Monday, June 20, 2016

Family as Microcosm


"A costly delicacy indeed, when to get to the heart you must kill the tree."

Heart of Palm begins with this epigraphic statement and in some ways tells you everything you need to know from the very first page.

This is the story of the Bravos, told at first in a prologue which left me curiously unengaged with the story of how the parents in question, Dean and Arla, met, married, and almost immediately began the string of disasters that passed for family life. I had trouble with the prologue; it seemed to be trying too hard, namedropping right and left in a self-conscious effort to be quirky and charming, and perhaps also to establish the author's Florida cred. (She gets almost all of the details right, by the way.) Despite the prologue, I found myself thoroughly engrossed in the story soon after it stopped being a summary.

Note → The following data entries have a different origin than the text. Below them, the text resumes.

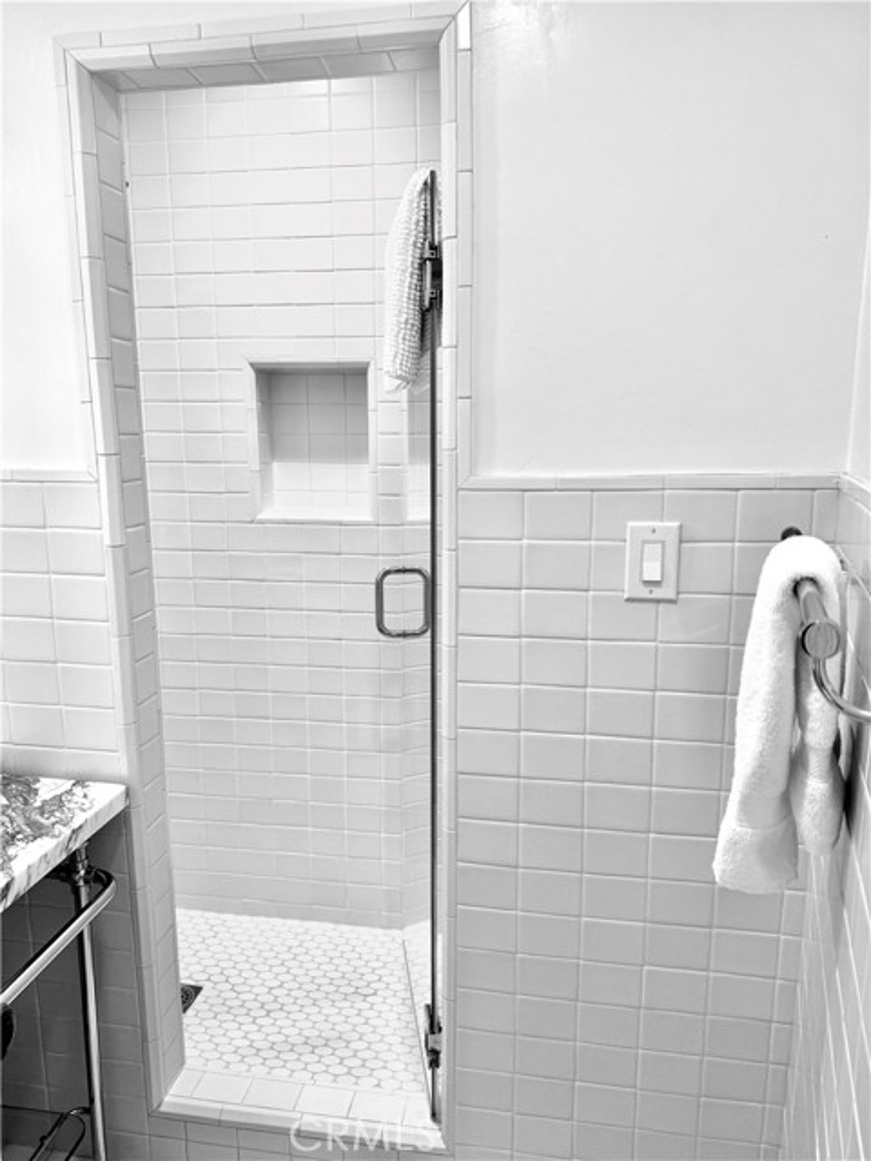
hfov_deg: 56.8
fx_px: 805
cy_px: 580
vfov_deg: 71.6
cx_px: 436
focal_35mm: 24
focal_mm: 6.76
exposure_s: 1/60
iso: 125
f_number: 1.78
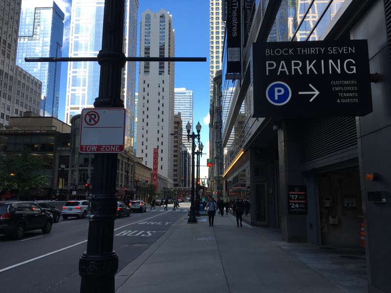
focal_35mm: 29
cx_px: 196
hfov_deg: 61.7
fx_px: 328
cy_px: 146
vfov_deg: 48.2
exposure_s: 1/447
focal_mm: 4.15
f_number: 2.2
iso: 25
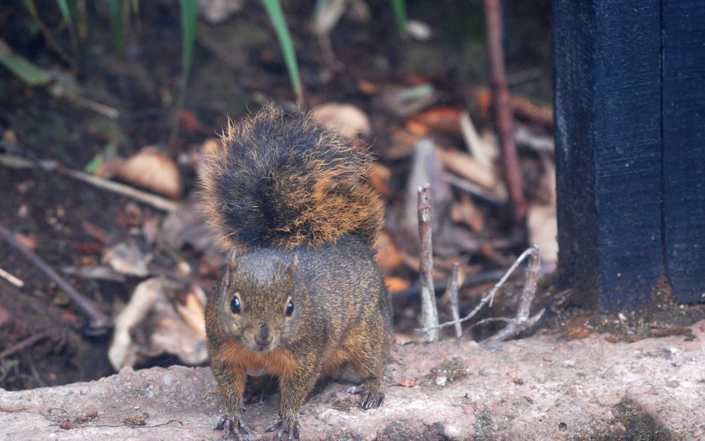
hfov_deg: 7.1
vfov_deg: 4.4
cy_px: 251
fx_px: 5688
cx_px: 296
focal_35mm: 296
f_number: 4.5
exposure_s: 1/160
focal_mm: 150
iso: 400
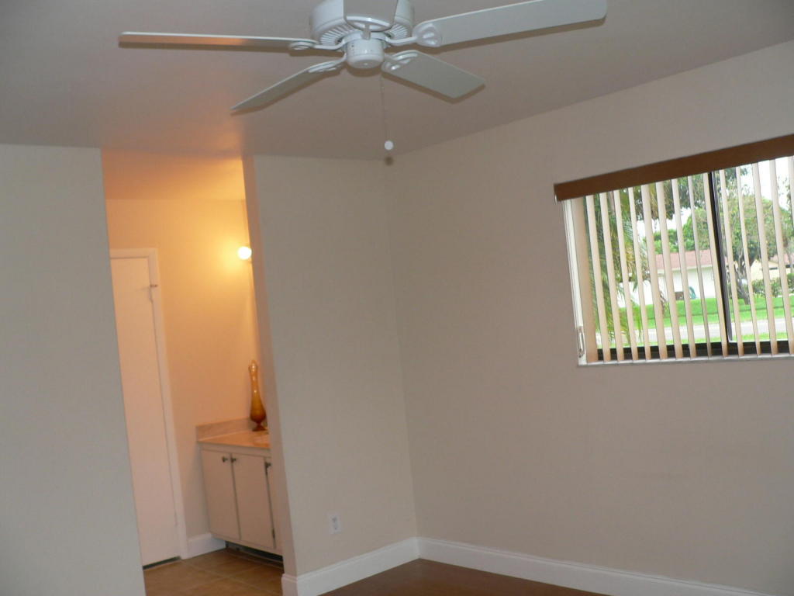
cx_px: 397
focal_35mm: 36
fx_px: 826
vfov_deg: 39.7
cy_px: 298
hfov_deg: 51.4
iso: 100
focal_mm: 6
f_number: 3.3
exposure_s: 1/60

Once it gets going, it really gets going. There's a little bit of everything jumbled together here, much as Florida is a jumble of its own. Dean disappears, while Arla soldiers on with their children in an increasingly dilapidated Queen Anne house. Daughter Sofia lives at home and has what one can politely call "issues," son Carson has a morally and financially precarious life in nearby St. Augustine, and son Frank capably sustains the family restaurant business while longing to be somewhere else, specifically a very un-Florida cabin in the mountains. An adorable dog, a disbarred lawyer, a pushy real estate agent, and a host of other colorful characters round out the picture of life in Utina, a backwater Florida town just being "discovered" by developers and the rich.

This could be a romp, but it's more like a swim on the surface of tannic water when you know a gator probably lurks below.  The Bravos must decide whether to sell their unique property on the Intracoastal Waterway, knowing they are one of the first dominoes to fall in Utina. As the temptation of "big money" soaks into their consciousness, they find themselves facing up to their family legacy of tragedy, guilt, regret, and longing, poorly equipped to make a decision presented in so many shades of gray.

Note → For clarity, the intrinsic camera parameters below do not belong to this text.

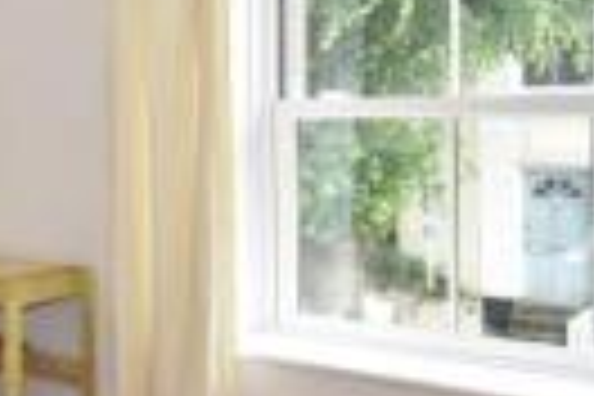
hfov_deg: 24.5
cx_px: -378
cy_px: 110
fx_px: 891
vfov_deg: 24.8
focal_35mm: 54
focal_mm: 10
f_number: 6.3
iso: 100
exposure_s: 1/20
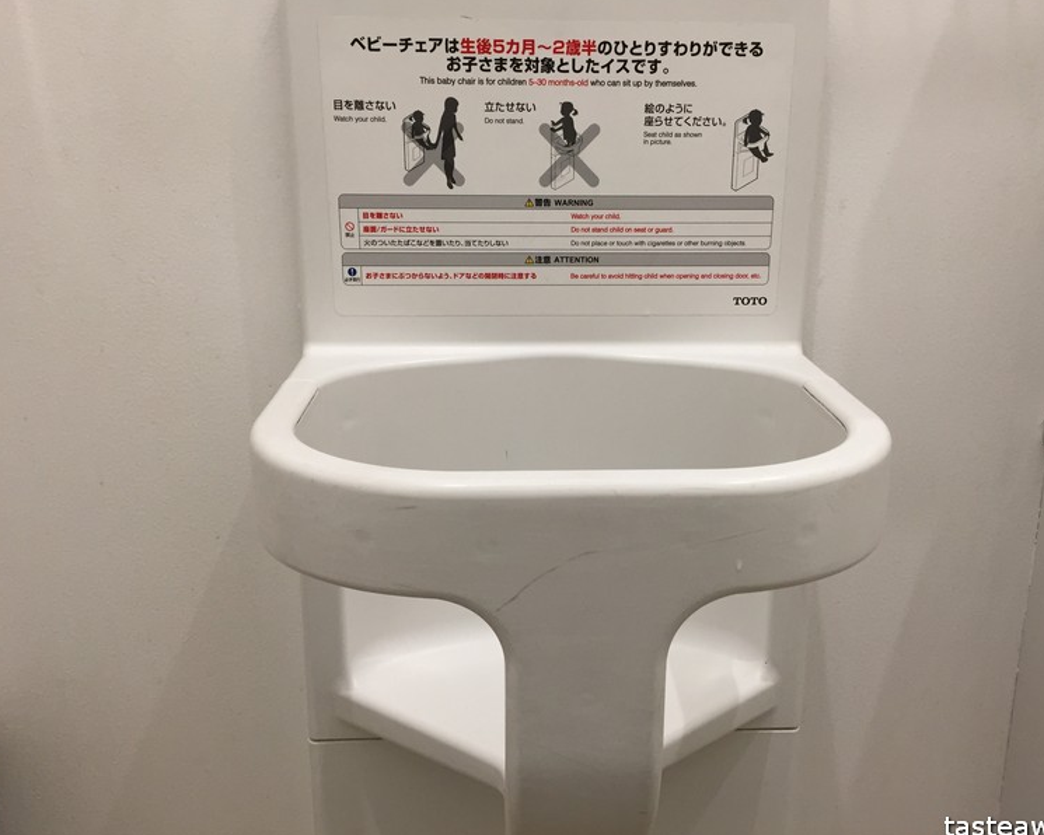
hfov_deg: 57.1
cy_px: 420
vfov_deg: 47.1
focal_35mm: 31
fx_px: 958
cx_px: 558
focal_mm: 4.15
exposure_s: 1/30
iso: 40
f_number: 2.2
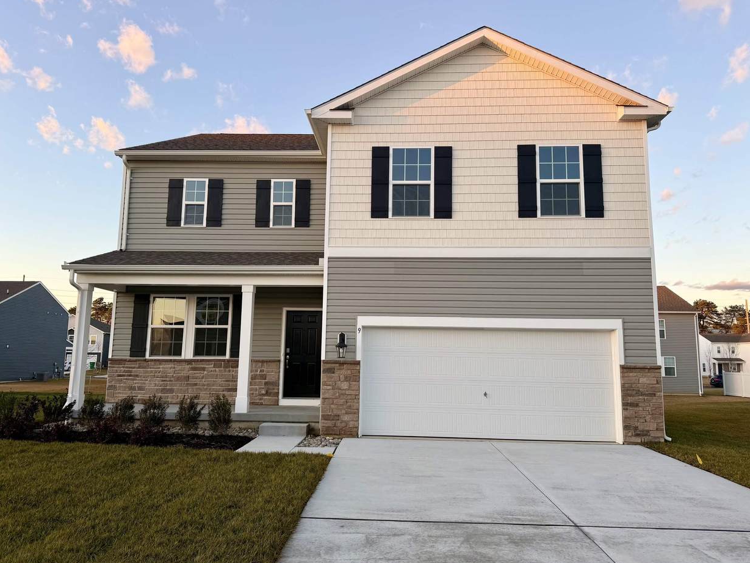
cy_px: 278
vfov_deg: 54.9
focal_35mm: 25
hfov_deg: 69.4
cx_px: 370
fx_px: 542
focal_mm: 6.76
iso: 80
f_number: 1.78
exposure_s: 1/374
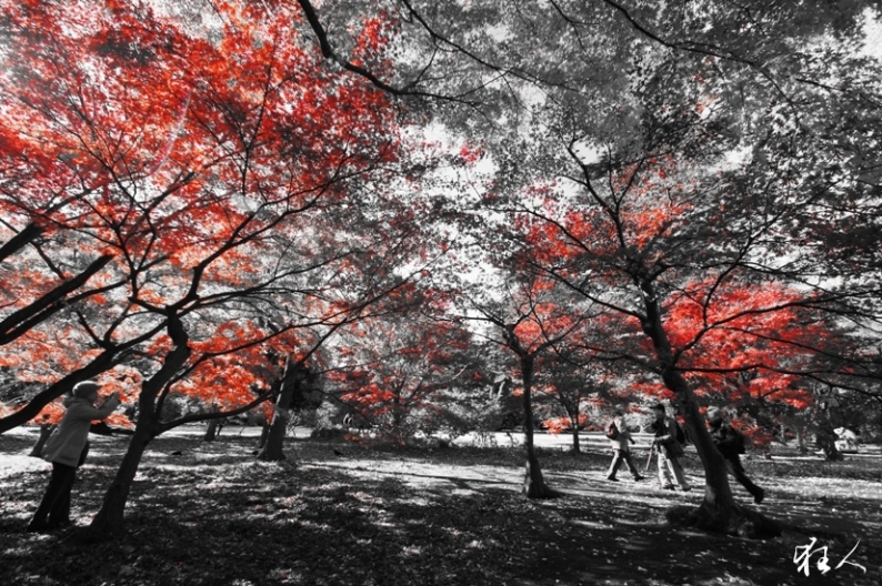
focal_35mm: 15
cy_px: 293
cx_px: 441
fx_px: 367
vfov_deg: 77.2
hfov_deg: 100.4
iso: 100
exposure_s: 1/40
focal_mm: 10
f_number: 5.6
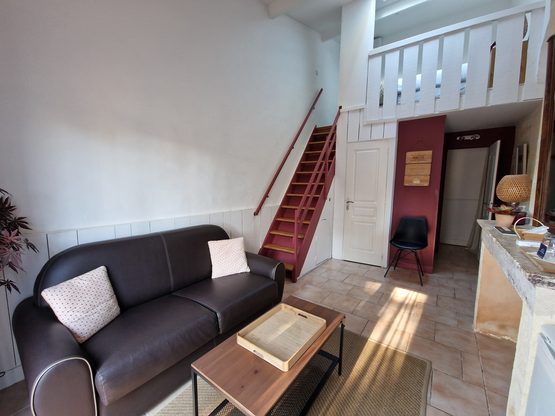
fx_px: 208
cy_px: 208
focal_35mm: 13
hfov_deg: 106.2
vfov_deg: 89.9
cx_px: 278
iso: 400
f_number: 2.2
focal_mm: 2.2
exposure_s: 1/33
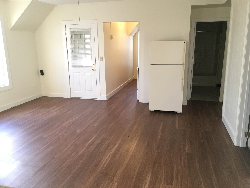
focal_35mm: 29
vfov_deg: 48.2
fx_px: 209
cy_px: 94
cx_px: 125
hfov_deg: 61.7
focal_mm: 4.15
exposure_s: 1/30
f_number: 2.2
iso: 100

All this creates a microcosm for Florida itself: the layers of history, much of it tragic; the inevitability of change; and the destruction of the natural landscape and the local way of life by those who come here for the small town charm but still want their Publix, Starbucks, and Wal-Mart.

What's surprising is the amount of reconciliation and healing that can be found in this story. For all their bruises and wounds, conflicts and failings, the Bravos somehow discover that what they have in common is immutable. And that holds hope for Florida, as well. Even swimming in that tannic water, maybe you're safe after all.

(This Florida Book Award silver medal winner serves as the blue book in the Color Coded Reading Challenge and doubles up for the Mount TBR Reading Challenge. Clever, huh?)

Excerpt:

[Arla] walked out to the back deck, where the reflection of the moon was now splintered across the water and the cries of the barred owls had begun to echo in the trees. She'd had too many glasses of wine, she knew, though she didn't particularly care. She clutched her cane in one hand and her purse in the other and made her way to the end of the boat dock. She looked left, to the distant glow of the porch light at Aberdeen. She looked right, to where Morgan's restaurant had stood years before. Along the reedy shore, in the light of the full moon, were a series of small, newly cut wooden posts, each tied with a bright red band. Surveyors' marks, she supposed. The beginning. Or the end, depending on how you looked at it.